Regard médical : Jérôme Cochereau, neurochirurgien

Le docteur Jérôme Cochereau est chef de clinique dans le service de neurochirurgie au centre hospitalier universitaire de Poitiers. Il débute ses études de médecine à Tours entre 2004 et 2010. Il part ensuite à Montpellier pour son internat et son année recherche. En novembre 2018, le Dr Jérôme Cochereau rejoint le service du Pr Michel Wager, qui développe la chirurgie éveillée des gliomes à Poitiers depuis plus de dix ans, afin de poursuivre et renforcer cette activité.

Dr Cochereau, votre travail porte sur la chirurgie des gliomes, des tumeurs cérébrales infiltrantes qui touchent les sujets jeunes. Quels sont les moyens dont nous disposons pour traiter cette pathologie ?

La chirurgie est le premier traitement et permet de différer au maximum la chimiothérapie et la radiothérapie. Tout dépend du grade de la tumeur et du volume restant après la chirurgie, notre objectif étant d’en enlever le maximum. Mais dans le cas des gliomes, cela revient à réséquer une partie du cerveau car celui-ci est infiltré par les cellules tumorales, d’où l’intérêt de la chirurgie en condition éveillée qui permet de vérifier en permanence que notre geste n’altère pas  définitivement les capacités neurologiques du patient.

En quoi consiste la chirurgie éveillée ?

C’est une méthode que j’ai apprise à Montpellier auprès du Pr Hugues Duffau qui en a fait une technique de référence . Elle a révolutionné la prise en charge des gliomes en augmentant l’étendue de résection, limitant ainsi leur progression, tout en diminuant largement le risque de séquelles. Pour cela, nous ouvrons la boîte crânienne alors que le patient est endormi, puis nous le réveillons lorsque le cerveau est exposé. La surface du crâne aura été anesthésiée au préalable rendant la chirurgie indolore car le cerveau quant à lui ne ressent pas la douleur. Nous demandons au patient d’effectuer des exercices, qui dépendent de la zone touchée ( langage, motricité…), en même temps que l’on retire la tumeur. Nous stimulons le cerveau au moyen d’une électrode qui va mimer l’effet produit par la résection et c’est le patient nous indiquera si nous pouvons enlever la zone testée sans danger. Cela demande aux patients des efforts importants mais grâce à leur participation, dans les meilleurs cas, certains patients opérés depuis 20 ans n’ont toujours pas eu besoin de traitement complémentaire et mènent une vie parfaitement normale.

● Données fournies:
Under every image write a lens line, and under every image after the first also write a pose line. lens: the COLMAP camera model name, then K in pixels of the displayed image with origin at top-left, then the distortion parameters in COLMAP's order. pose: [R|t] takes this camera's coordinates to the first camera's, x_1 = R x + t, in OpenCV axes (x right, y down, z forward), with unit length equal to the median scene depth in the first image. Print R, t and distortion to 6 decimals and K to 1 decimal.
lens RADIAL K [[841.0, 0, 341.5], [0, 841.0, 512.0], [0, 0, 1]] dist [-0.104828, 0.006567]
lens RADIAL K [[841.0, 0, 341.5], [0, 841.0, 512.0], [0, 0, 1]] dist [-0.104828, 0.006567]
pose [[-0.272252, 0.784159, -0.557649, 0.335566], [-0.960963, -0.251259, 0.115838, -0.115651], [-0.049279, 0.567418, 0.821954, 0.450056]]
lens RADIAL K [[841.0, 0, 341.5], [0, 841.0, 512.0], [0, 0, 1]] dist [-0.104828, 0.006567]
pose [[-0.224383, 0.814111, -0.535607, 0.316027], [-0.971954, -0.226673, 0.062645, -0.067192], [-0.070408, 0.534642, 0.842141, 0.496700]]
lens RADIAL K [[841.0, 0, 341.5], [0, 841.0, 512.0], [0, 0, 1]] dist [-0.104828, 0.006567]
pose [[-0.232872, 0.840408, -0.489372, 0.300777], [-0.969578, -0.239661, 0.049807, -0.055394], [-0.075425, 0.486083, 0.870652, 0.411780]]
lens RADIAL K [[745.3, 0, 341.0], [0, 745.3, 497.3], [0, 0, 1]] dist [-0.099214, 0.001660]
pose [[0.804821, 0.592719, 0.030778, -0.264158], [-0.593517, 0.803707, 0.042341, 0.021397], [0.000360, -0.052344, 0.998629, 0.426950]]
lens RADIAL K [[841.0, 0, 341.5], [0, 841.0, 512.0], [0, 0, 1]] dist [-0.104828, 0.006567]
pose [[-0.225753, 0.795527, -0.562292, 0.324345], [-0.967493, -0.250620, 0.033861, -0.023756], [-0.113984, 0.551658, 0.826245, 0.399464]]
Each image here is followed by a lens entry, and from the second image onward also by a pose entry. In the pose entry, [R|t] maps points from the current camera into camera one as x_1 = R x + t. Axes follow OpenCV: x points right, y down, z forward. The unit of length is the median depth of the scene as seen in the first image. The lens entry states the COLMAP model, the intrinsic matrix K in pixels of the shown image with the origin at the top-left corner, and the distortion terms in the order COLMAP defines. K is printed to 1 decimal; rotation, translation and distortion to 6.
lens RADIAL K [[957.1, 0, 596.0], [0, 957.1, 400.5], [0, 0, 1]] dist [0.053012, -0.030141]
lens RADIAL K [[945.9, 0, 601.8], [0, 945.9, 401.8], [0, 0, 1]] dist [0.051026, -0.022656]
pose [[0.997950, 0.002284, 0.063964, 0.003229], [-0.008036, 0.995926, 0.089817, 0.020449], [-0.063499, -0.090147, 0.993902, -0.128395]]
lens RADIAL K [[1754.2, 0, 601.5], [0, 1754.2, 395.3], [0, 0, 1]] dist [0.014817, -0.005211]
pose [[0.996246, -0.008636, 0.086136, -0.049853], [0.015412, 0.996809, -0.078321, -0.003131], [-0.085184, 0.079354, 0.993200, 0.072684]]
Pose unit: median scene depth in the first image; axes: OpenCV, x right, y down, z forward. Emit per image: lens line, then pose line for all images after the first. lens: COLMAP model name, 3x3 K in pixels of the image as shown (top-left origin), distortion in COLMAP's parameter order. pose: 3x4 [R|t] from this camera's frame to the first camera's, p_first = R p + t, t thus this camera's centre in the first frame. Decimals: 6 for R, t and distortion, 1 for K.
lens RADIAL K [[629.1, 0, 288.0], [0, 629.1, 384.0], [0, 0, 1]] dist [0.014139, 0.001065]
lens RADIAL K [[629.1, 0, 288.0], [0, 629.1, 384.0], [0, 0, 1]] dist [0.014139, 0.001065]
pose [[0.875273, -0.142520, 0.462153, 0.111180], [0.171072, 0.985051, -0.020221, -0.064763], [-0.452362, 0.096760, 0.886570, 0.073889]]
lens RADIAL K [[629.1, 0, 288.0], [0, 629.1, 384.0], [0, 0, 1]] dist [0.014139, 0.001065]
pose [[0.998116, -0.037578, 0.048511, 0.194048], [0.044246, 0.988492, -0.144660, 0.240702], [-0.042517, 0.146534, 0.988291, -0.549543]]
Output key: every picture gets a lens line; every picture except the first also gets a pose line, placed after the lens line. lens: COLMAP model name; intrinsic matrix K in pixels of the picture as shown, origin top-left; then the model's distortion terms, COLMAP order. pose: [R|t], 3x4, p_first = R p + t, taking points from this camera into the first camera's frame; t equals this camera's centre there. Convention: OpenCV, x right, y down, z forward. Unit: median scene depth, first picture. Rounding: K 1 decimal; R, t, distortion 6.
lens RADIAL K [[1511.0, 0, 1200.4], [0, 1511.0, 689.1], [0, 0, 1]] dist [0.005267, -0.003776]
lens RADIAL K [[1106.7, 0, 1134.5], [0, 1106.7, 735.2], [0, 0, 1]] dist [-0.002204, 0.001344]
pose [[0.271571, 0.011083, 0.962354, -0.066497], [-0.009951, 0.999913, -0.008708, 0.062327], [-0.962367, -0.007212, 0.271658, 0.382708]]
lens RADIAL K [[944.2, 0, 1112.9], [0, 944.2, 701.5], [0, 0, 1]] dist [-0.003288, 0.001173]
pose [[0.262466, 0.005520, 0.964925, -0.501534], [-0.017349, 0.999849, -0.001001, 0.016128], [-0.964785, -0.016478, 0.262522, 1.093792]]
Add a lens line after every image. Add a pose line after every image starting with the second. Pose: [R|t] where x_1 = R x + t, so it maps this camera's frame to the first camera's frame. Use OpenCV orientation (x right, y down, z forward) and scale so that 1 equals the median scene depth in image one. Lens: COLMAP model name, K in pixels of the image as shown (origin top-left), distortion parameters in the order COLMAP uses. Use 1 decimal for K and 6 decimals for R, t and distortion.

● Consigne de travail A:
Recopiez sans rien changer le passage de l'entretien sur la chirurgie des gliomes qui s'ouvre sur les mots contenant "La chirurgie est" et se clôt sur "neurologiques du patient.".
● Consigne de travail B:
Pour chacune des affirmations suivantes, indiquez par oui ou par non si elle concorde avec l'entretien sur la chirurgie des gliomes, en citant à l'identique les mots qui tranchent : (i) Jérôme Cochereau a fait ses études de médecine à Tours. (ii) Le patient est éveillé au moment où l'on ouvre la boîte crânienne. (iii) La chimiothérapie est le premier traitement des gliomes.
● Consigne de travail C:
Rédigez la suite de l'entretien sur la chirurgie des gliomes, à partir de sa dernière phrase.

● Réponse attendue A:
La chirurgie est le premier traitement et permet de différer au maximum la chimiothérapie et la radiothérapie. Tout dépend du grade de la tumeur et du volume restant après la chirurgie, notre objectif étant d’en enlever le maximum. Mais dans le cas des gliomes, cela revient à réséquer une partie du cerveau car celui-ci est infiltré par les cellules tumorales, d’où l’intérêt de la chirurgie en condition éveillée qui permet de vérifier en permanence que notre geste n’altère pas  définitivement les capacités neurologiques du patient.

● Réponse attendue B:
(i) Oui : « Il débute ses études de médecine à Tours entre 2004 et 2010. »
(ii) Non : « nous ouvrons la boîte crânienne alors que le patient est endormi ».
(iii) Non : « La chirurgie est le premier traitement ».

● Réponse attendue C:
Le fait d’enlever une partie du cerveau ne détériore-t-il pas les capacités des patients ?

Non ! Et c’est d’ailleurs un sujet sur lequel je travaille grâce à ma thèse de sciences qui porte sur la plasticité cérébrale. À l’image du cerveau de l’enfant, notre cerveau d’adulte conserve d’importantes capacités à s’adapter et à se reconfigurer. En présence d’une tumeur qui va progressivement l’infiltrer et gêner une partie de son fonctionnement, des zones saines vont prendre le relai et permettre de maintenir une activité normale. De ce fait, même pour des tumeurs diagnostiquées tardivement dont le volume est parfois très important, la plasticité rend possible la résection de plusieurs zones sans entraîner de détérioration neurologique. Elle permet également aux patients, qui ont régulièrement une aggravation de leurs troubles en post-opératoire, de récupérer intégralement au moyen d’une rééducation bien conduite.  

Quelles sont vos ambitions pour l’avenir ?

Nous voudrions développer des outils nous permettant d’évaluer de façon précise les capacités de plasticité de chaque patient afin de déterminer les marges de résection que nous pouvons espérer et ainsi retirer plus de tumeur, tout en permettant aux patients de continuer à mener une vie normale.